The following story is from Doctors Without Borders.

Arunn Jegan is an Australian project coordinator who has worked with Médecins Sans Frontières since 2016. He was with MSF in Cox’s Bazar, Bangladesh, and recently started his mission in Taiz, Yemen.

“I’ve just arrived in Taiz, Yemen, where we support multiple hospitals on both sides of the frontlines. Although I read in the media before coming here how dire the humanitarian situation is, in my first week I really realise how desperate the situation is and how many challenges the population face on a daily basis.

On 24 January 2018, the day of my arrival in Taiz, violence escalated along all the frontlines around Taiz city. The last few days have been extremely heavy. Sadly, this is the daily life of people here.

Over the last three days, we have treated more than 117 war wounded and the number continues to grow as we speak.
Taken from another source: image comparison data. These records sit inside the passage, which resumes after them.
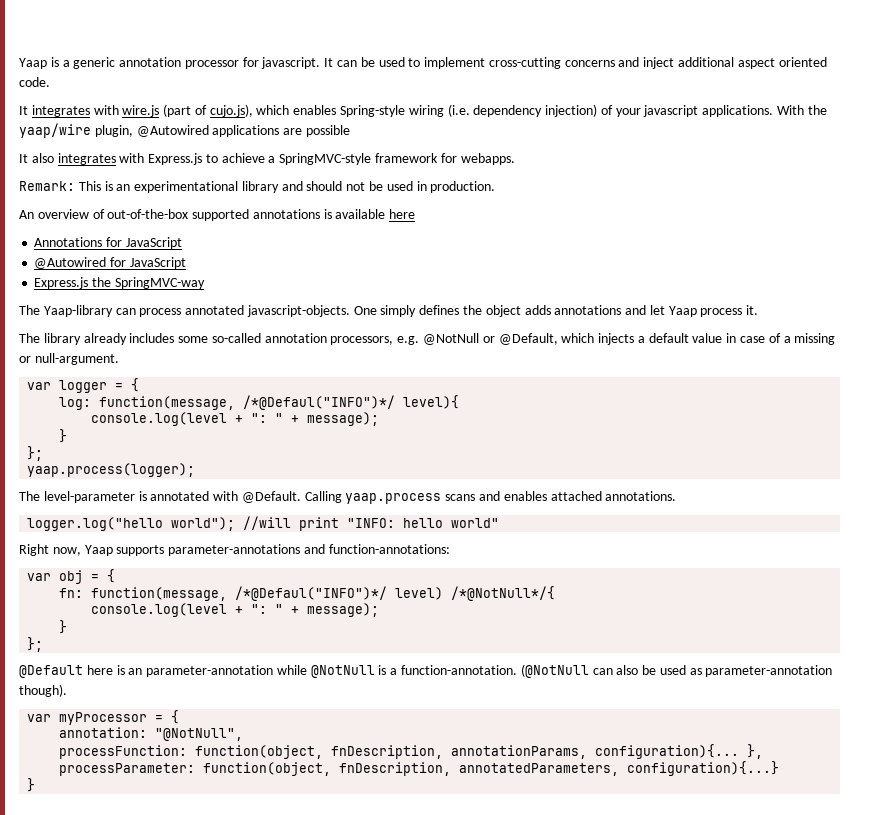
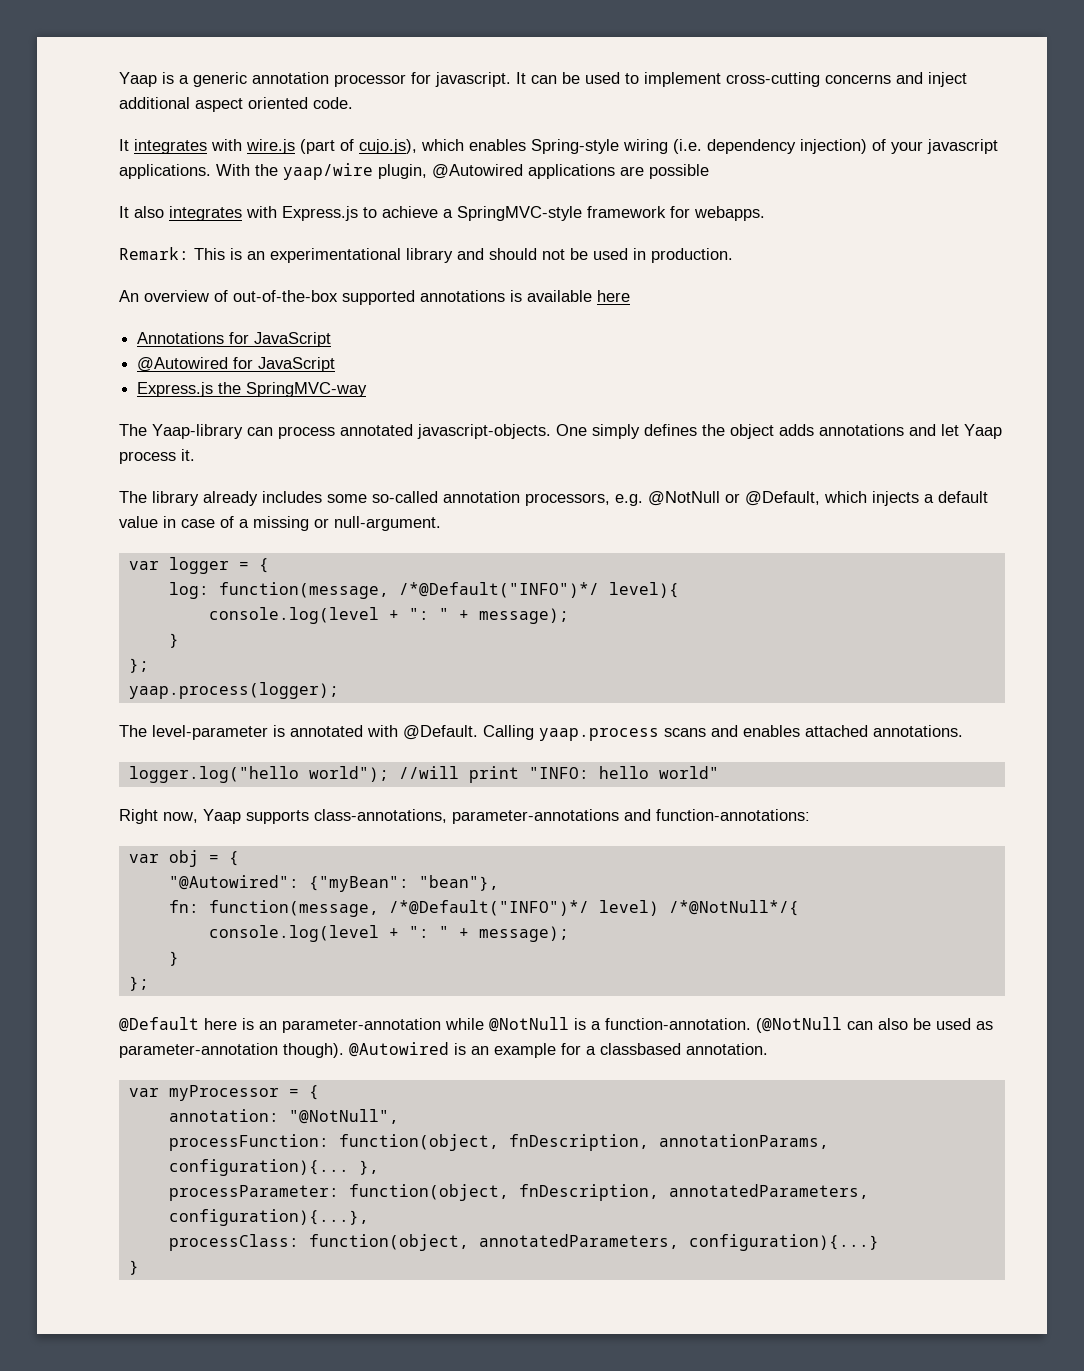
[243,395,396,410] /*@Defaul("INFO")*/ -> [398,582,599,598] /*@Default("INFO")*/
(165, 550) none -> [314,809,447,823] class-annotations,
(116, 576) none -> [168,875,499,892] // "@Autowired": {"myBean": "bean"},
[235,586,388,601] /*@Defaul("INFO")*/ -> [388,900,589,916] /*@Default("INFO")*/
(67, 690) none -> [349,1042,768,1058] @Autowired is an example for a classbased annotation.
(620, 769) none -> [168,1209,369,1226] [168,1234,679,1251] configuration){...}, // processClass: function(object, annotatedParameters,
As the conflict intensified, the emergency rooms and the operating theatres were over-flowing with wounded people. They received approximately 70 patients on one day. We treated people with bullet, shrapnel and landmine wounds – it was an extremely shocking scene to arrive at. The hospital staff have been working continuously these past few days, some with very little sleep, while they attempt to stabilise the wounded. Some made it and some didn’t; the scenes of despair were difficult to observe. The requests coming from the hospital for blood donations and body bags make me aware of the harsh reality the people of Taiz have lived in for years.

A mother of five told us that her youngest son, aged 16, was wounded by shrapnel while playing football. She had to sell her jewellery to pay for the transport, jewellery she was saving for the future of her children, rather than to save her children. Her son eventually made his way to our facility and is in a stable condition.

There has been constant fighting in Yemen since the escalation of the conflict in 2015. Unfortunately, the situation has not much improved since the first bullets were fired three years ago. People in the city are cautious about leaving their houses, but our staff are committed to treating the wounded, and arrive at the office with resolve. I’m proud to be associated with them.

I hear the continuous sounds of gunfire and shelling from the frontlines, which are very close to our medical facilities. That places extra pressure on the staff, both mentally and physically. On an average day this week, we hear around five explosions per minute.

Hakim, one our staff members, told his children to stay inside and not leave the house. But his daughter asked him: “Then where do you go every day?” It’s stories like this that give you a glimpse of the daily challenges and the urgency of this situation.

I am worried about the increased medical needs and the security of all medical staff and facilities. MSF continuously calls on all parties to respect the work we do by keeping medical facilities safe and granting access to all those who need medical care. In addition, the impartial and neutral mandate of MSF and that our medical services are open to all wounded regardless of their affiliation. At the same time, I hope that other humanitarian actors acknowledge the needs – in Taiz specifically and Yemen in general – and start increasing humanitarian aid in these areas. At present, Taiz is one of the most intense conflict zones in the country and the humanitarian needs are extremely high.

MSF remains one of the few medical organisations in the Taiz. For MSF, the conflict and the great humanitarian medical needs are the main reasons for being present in the country. MSF remains committed to working in Yemen and supporting the population in need.

MSF has been working in Taiz on both sides of the frontlines for two years. The current fighting made us realise, once again, how important it is to be present in this specific location.